Work order = Repeat every line of text from all of the entries below, word for word, leaving out the pictures.

[Text pulled from whole pages]

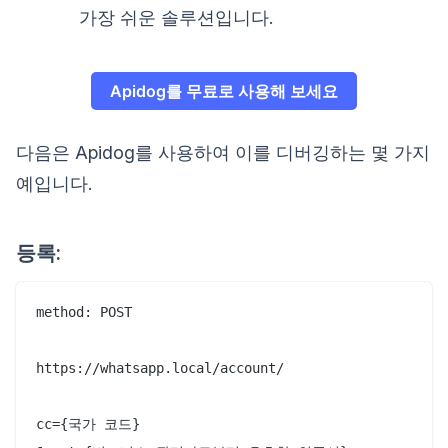
가장 쉬운 솔루션입니다.
Apidog를 무료로 사용해 보세요
다음은 Apidog를 사용하여 이를 디버깅하는 몇 가지
예입니다.
등록:
method: POST

https://whatsapp.local/account/

cc={국가 코드}
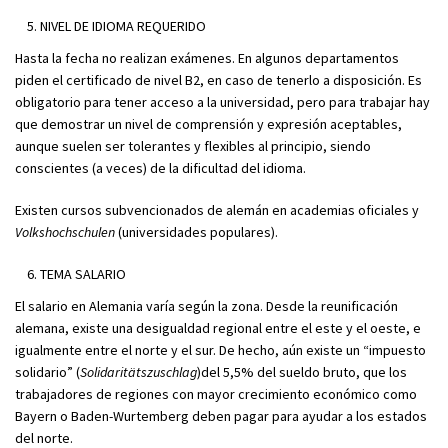
NIVEL DE IDIOMA REQUERIDO
Hasta la fecha no realizan exámenes. En algunos departamentos
piden el certificado de nivel B2, en caso de tenerlo a disposición. Es
obligatorio para tener acceso a la universidad, pero para trabajar hay
que demostrar un nivel de comprensión y expresión aceptables,
aunque suelen ser tolerantes y flexibles al principio, siendo
conscientes (a veces) de la dificultad del idioma.
Existen cursos subvencionados de alemán en academias oficiales y
Volkshochschulen
(universidades populares).
TEMA SALARIO
El salario en Alemania varía según la zona. Desde la reunificación
alemana, existe una desigualdad regional entre el este y el oeste, e
igualmente entre el norte y el sur. De hecho, aún existe un “impuesto
solidario” (
Solidaritätszuschlag
)del 5,5% del sueldo bruto, que los
trabajadores de regiones con mayor crecimiento económico como
Bayern o Baden-Wurtemberg deben pagar para ayudar a los estados
del norte.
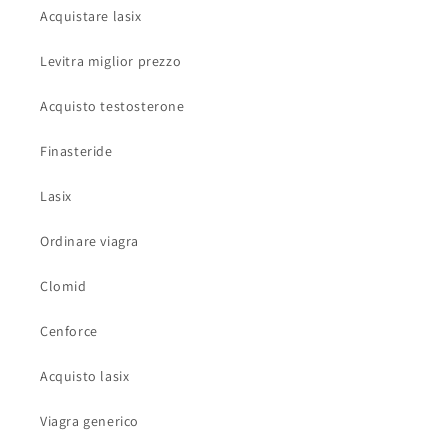
Acquistare lasix
Levitra miglior prezzo
Acquisto testosterone
Finasteride
Lasix
Ordinare viagra
Clomid
Cenforce
Acquisto lasix
Viagra generico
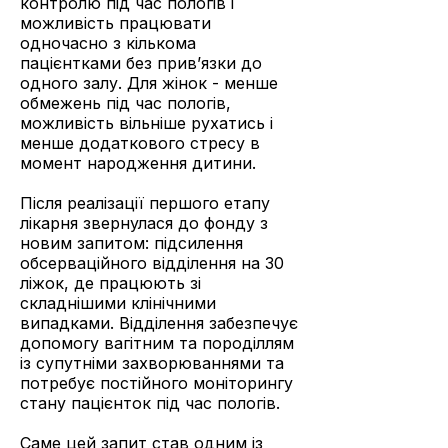
контролю під час пологів і
можливість працювати
одночасно з кількома
пацієнтками без прив’язки до
одного залу. Для жінок - менше
обмежень під час пологів,
можливість вільніше рухатись і
менше додаткового стресу в
момент народження дитини.
Після реалізації першого етапу
лікарня звернулася до фонду з
новим запитом: підсилення
обсерваційного відділення на 30
ліжок, де працюють зі
складнішими клінічними
випадками. Відділення забезпечує
допомогу вагітним та породіллям
із супутніми захворюваннями та
потребує постійного моніторингу
стану пацієнток під час пологів.
Саме цей запит став одним із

Output for this task =
가장 쉬운 솔루션입니다.
Apidog를 무료로 사용해 보세요
다음은 Apidog를 사용하여 이를 디버깅하는 몇 가지
예입니다.
등록:
method: POST

https://whatsapp.local/account/

cc={국가 코드}
NIVEL DE IDIOMA REQUERIDO
Hasta la fecha no realizan exámenes. En algunos departamentos
piden el certificado de nivel B2, en caso de tenerlo a disposición. Es
obligatorio para tener acceso a la universidad, pero para trabajar hay
que demostrar un nivel de comprensión y expresión aceptables,
aunque suelen ser tolerantes y flexibles al principio, siendo
conscientes (a veces) de la dificultad del idioma.
Existen cursos subvencionados de alemán en academias oficiales y
Volkshochschulen
(universidades populares).
TEMA SALARIO
El salario en Alemania varía según la zona. Desde la reunificación
alemana, existe una desigualdad regional entre el este y el oeste, e
igualmente entre el norte y el sur. De hecho, aún existe un “impuesto
solidario” (
Solidaritätszuschlag
)del 5,5% del sueldo bruto, que los
trabajadores de regiones con mayor crecimiento económico como
Bayern o Baden-Wurtemberg deben pagar para ayudar a los estados
del norte.
Acquistare lasix
Levitra miglior prezzo
Acquisto testosterone
Finasteride
Lasix
Ordinare viagra
Clomid
Cenforce
Acquisto lasix
Viagra generico
контролю під час пологів і
можливість працювати
одночасно з кількома
пацієнтками без прив’язки до
одного залу. Для жінок - менше
обмежень під час пологів,
можливість вільніше рухатись і
менше додаткового стресу в
момент народження дитини.
Після реалізації першого етапу
лікарня звернулася до фонду з
новим запитом: підсилення
обсерваційного відділення на 30
ліжок, де працюють зі
складнішими клінічними
випадками. Відділення забезпечує
допомогу вагітним та породіллям
із супутніми захворюваннями та
потребує постійного моніторингу
стану пацієнток під час пологів.
Саме цей запит став одним із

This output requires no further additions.